(begin)

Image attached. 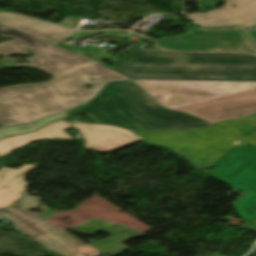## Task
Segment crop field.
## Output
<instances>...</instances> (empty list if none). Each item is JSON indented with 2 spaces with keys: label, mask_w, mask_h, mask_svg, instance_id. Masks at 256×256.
Instances as JSON below:
<instances>
[{
  "label": "crop field",
  "mask_w": 256,
  "mask_h": 256,
  "mask_svg": "<svg viewBox=\"0 0 256 256\" xmlns=\"http://www.w3.org/2000/svg\"><path fill=\"white\" fill-rule=\"evenodd\" d=\"M0 31L18 38L1 43L0 54H18L26 50L37 53L29 60L0 61V68L32 66L56 77L48 83L0 88V123L3 126L27 123L68 110L92 99L105 81L129 79L97 62L3 26ZM17 61L32 64L17 65ZM90 77L98 80L90 82ZM85 83H96V86L89 91L81 86Z\"/></svg>",
  "instance_id": "1"
},
{
  "label": "crop field",
  "mask_w": 256,
  "mask_h": 256,
  "mask_svg": "<svg viewBox=\"0 0 256 256\" xmlns=\"http://www.w3.org/2000/svg\"><path fill=\"white\" fill-rule=\"evenodd\" d=\"M144 143L166 147L191 161L197 169L222 168L203 173L247 194L233 204L241 218L256 220V148L243 143L219 126L190 131L135 132Z\"/></svg>",
  "instance_id": "2"
},
{
  "label": "crop field",
  "mask_w": 256,
  "mask_h": 256,
  "mask_svg": "<svg viewBox=\"0 0 256 256\" xmlns=\"http://www.w3.org/2000/svg\"><path fill=\"white\" fill-rule=\"evenodd\" d=\"M132 130H189L214 126L194 115L162 108L134 81L112 82L90 103L69 111Z\"/></svg>",
  "instance_id": "3"
},
{
  "label": "crop field",
  "mask_w": 256,
  "mask_h": 256,
  "mask_svg": "<svg viewBox=\"0 0 256 256\" xmlns=\"http://www.w3.org/2000/svg\"><path fill=\"white\" fill-rule=\"evenodd\" d=\"M112 69L132 79L256 81V67H230L229 54L133 52Z\"/></svg>",
  "instance_id": "4"
},
{
  "label": "crop field",
  "mask_w": 256,
  "mask_h": 256,
  "mask_svg": "<svg viewBox=\"0 0 256 256\" xmlns=\"http://www.w3.org/2000/svg\"><path fill=\"white\" fill-rule=\"evenodd\" d=\"M41 205L43 204L40 203L39 197L26 196L9 209L0 210V215L12 220L20 230L64 256H84L82 254L90 256L98 252L70 234L43 221L42 219L54 216L50 208L41 207L45 213L39 216L24 210Z\"/></svg>",
  "instance_id": "5"
},
{
  "label": "crop field",
  "mask_w": 256,
  "mask_h": 256,
  "mask_svg": "<svg viewBox=\"0 0 256 256\" xmlns=\"http://www.w3.org/2000/svg\"><path fill=\"white\" fill-rule=\"evenodd\" d=\"M188 34L173 38L180 41L156 40L162 48L171 50L236 51L256 53V46L241 27L186 28Z\"/></svg>",
  "instance_id": "6"
},
{
  "label": "crop field",
  "mask_w": 256,
  "mask_h": 256,
  "mask_svg": "<svg viewBox=\"0 0 256 256\" xmlns=\"http://www.w3.org/2000/svg\"><path fill=\"white\" fill-rule=\"evenodd\" d=\"M160 104L171 108L251 88L256 83L136 81Z\"/></svg>",
  "instance_id": "7"
},
{
  "label": "crop field",
  "mask_w": 256,
  "mask_h": 256,
  "mask_svg": "<svg viewBox=\"0 0 256 256\" xmlns=\"http://www.w3.org/2000/svg\"><path fill=\"white\" fill-rule=\"evenodd\" d=\"M172 109L194 114L213 123L252 114L256 112V87Z\"/></svg>",
  "instance_id": "8"
},
{
  "label": "crop field",
  "mask_w": 256,
  "mask_h": 256,
  "mask_svg": "<svg viewBox=\"0 0 256 256\" xmlns=\"http://www.w3.org/2000/svg\"><path fill=\"white\" fill-rule=\"evenodd\" d=\"M70 124L83 135L86 141L85 148L96 152L109 150L143 140L131 131L113 126L84 123Z\"/></svg>",
  "instance_id": "9"
},
{
  "label": "crop field",
  "mask_w": 256,
  "mask_h": 256,
  "mask_svg": "<svg viewBox=\"0 0 256 256\" xmlns=\"http://www.w3.org/2000/svg\"><path fill=\"white\" fill-rule=\"evenodd\" d=\"M226 6L205 14H187L198 25L245 24L256 20V0H225ZM234 5L235 8L232 6Z\"/></svg>",
  "instance_id": "10"
},
{
  "label": "crop field",
  "mask_w": 256,
  "mask_h": 256,
  "mask_svg": "<svg viewBox=\"0 0 256 256\" xmlns=\"http://www.w3.org/2000/svg\"><path fill=\"white\" fill-rule=\"evenodd\" d=\"M69 230L90 234V235H93L98 230L116 234L108 239H105L101 242H98L92 245L96 249L100 250L101 252L109 256H115L117 254H120L122 252L129 250V248H127L122 243L132 238L143 235L142 233L136 230H133L129 227L111 224V223H107V222H103L95 219L81 226H74Z\"/></svg>",
  "instance_id": "11"
},
{
  "label": "crop field",
  "mask_w": 256,
  "mask_h": 256,
  "mask_svg": "<svg viewBox=\"0 0 256 256\" xmlns=\"http://www.w3.org/2000/svg\"><path fill=\"white\" fill-rule=\"evenodd\" d=\"M0 24L54 45L77 32L10 14H0Z\"/></svg>",
  "instance_id": "12"
},
{
  "label": "crop field",
  "mask_w": 256,
  "mask_h": 256,
  "mask_svg": "<svg viewBox=\"0 0 256 256\" xmlns=\"http://www.w3.org/2000/svg\"><path fill=\"white\" fill-rule=\"evenodd\" d=\"M36 165L24 164L18 169L6 167L0 169V208L10 206L23 196L20 193L27 188V183L23 177Z\"/></svg>",
  "instance_id": "13"
},
{
  "label": "crop field",
  "mask_w": 256,
  "mask_h": 256,
  "mask_svg": "<svg viewBox=\"0 0 256 256\" xmlns=\"http://www.w3.org/2000/svg\"><path fill=\"white\" fill-rule=\"evenodd\" d=\"M65 121L54 122L47 127L32 133L17 137L6 138L0 141V158L7 153L23 147L25 144L44 139H73L62 130L70 129Z\"/></svg>",
  "instance_id": "14"
},
{
  "label": "crop field",
  "mask_w": 256,
  "mask_h": 256,
  "mask_svg": "<svg viewBox=\"0 0 256 256\" xmlns=\"http://www.w3.org/2000/svg\"><path fill=\"white\" fill-rule=\"evenodd\" d=\"M221 125L234 136L241 140L247 139L250 135L256 132V114L216 123Z\"/></svg>",
  "instance_id": "15"
},
{
  "label": "crop field",
  "mask_w": 256,
  "mask_h": 256,
  "mask_svg": "<svg viewBox=\"0 0 256 256\" xmlns=\"http://www.w3.org/2000/svg\"><path fill=\"white\" fill-rule=\"evenodd\" d=\"M63 118H64L63 115L60 114V115H56L50 118L37 121L29 125L0 128V138L7 137L14 134H23V133L31 132L38 129L39 127H41L42 125L46 124L49 121H54L56 119H63Z\"/></svg>",
  "instance_id": "16"
},
{
  "label": "crop field",
  "mask_w": 256,
  "mask_h": 256,
  "mask_svg": "<svg viewBox=\"0 0 256 256\" xmlns=\"http://www.w3.org/2000/svg\"><path fill=\"white\" fill-rule=\"evenodd\" d=\"M231 66H256V56L248 54H230Z\"/></svg>",
  "instance_id": "17"
},
{
  "label": "crop field",
  "mask_w": 256,
  "mask_h": 256,
  "mask_svg": "<svg viewBox=\"0 0 256 256\" xmlns=\"http://www.w3.org/2000/svg\"><path fill=\"white\" fill-rule=\"evenodd\" d=\"M246 142L256 145V134L248 139Z\"/></svg>",
  "instance_id": "18"
},
{
  "label": "crop field",
  "mask_w": 256,
  "mask_h": 256,
  "mask_svg": "<svg viewBox=\"0 0 256 256\" xmlns=\"http://www.w3.org/2000/svg\"><path fill=\"white\" fill-rule=\"evenodd\" d=\"M243 27H245V28H253V27H256V21H255V22H252V23H249V24H245V25H243Z\"/></svg>",
  "instance_id": "19"
},
{
  "label": "crop field",
  "mask_w": 256,
  "mask_h": 256,
  "mask_svg": "<svg viewBox=\"0 0 256 256\" xmlns=\"http://www.w3.org/2000/svg\"><path fill=\"white\" fill-rule=\"evenodd\" d=\"M248 33L252 36V38H253V39L255 40V42H256V32L250 30Z\"/></svg>",
  "instance_id": "20"
},
{
  "label": "crop field",
  "mask_w": 256,
  "mask_h": 256,
  "mask_svg": "<svg viewBox=\"0 0 256 256\" xmlns=\"http://www.w3.org/2000/svg\"><path fill=\"white\" fill-rule=\"evenodd\" d=\"M1 167H3V163H2V161L0 160V168H1Z\"/></svg>",
  "instance_id": "21"
},
{
  "label": "crop field",
  "mask_w": 256,
  "mask_h": 256,
  "mask_svg": "<svg viewBox=\"0 0 256 256\" xmlns=\"http://www.w3.org/2000/svg\"><path fill=\"white\" fill-rule=\"evenodd\" d=\"M217 1H221V0H217Z\"/></svg>",
  "instance_id": "22"
},
{
  "label": "crop field",
  "mask_w": 256,
  "mask_h": 256,
  "mask_svg": "<svg viewBox=\"0 0 256 256\" xmlns=\"http://www.w3.org/2000/svg\"><path fill=\"white\" fill-rule=\"evenodd\" d=\"M253 30H255V31H256V29H253Z\"/></svg>",
  "instance_id": "23"
}]
</instances>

(end)

SHORT EXERCISE → Report how many lines of the records above contain the word "JSON", with uppercase and lowercase letters counted as different. Give only the number.

SOLUTION TO THIS EXERCISE → 2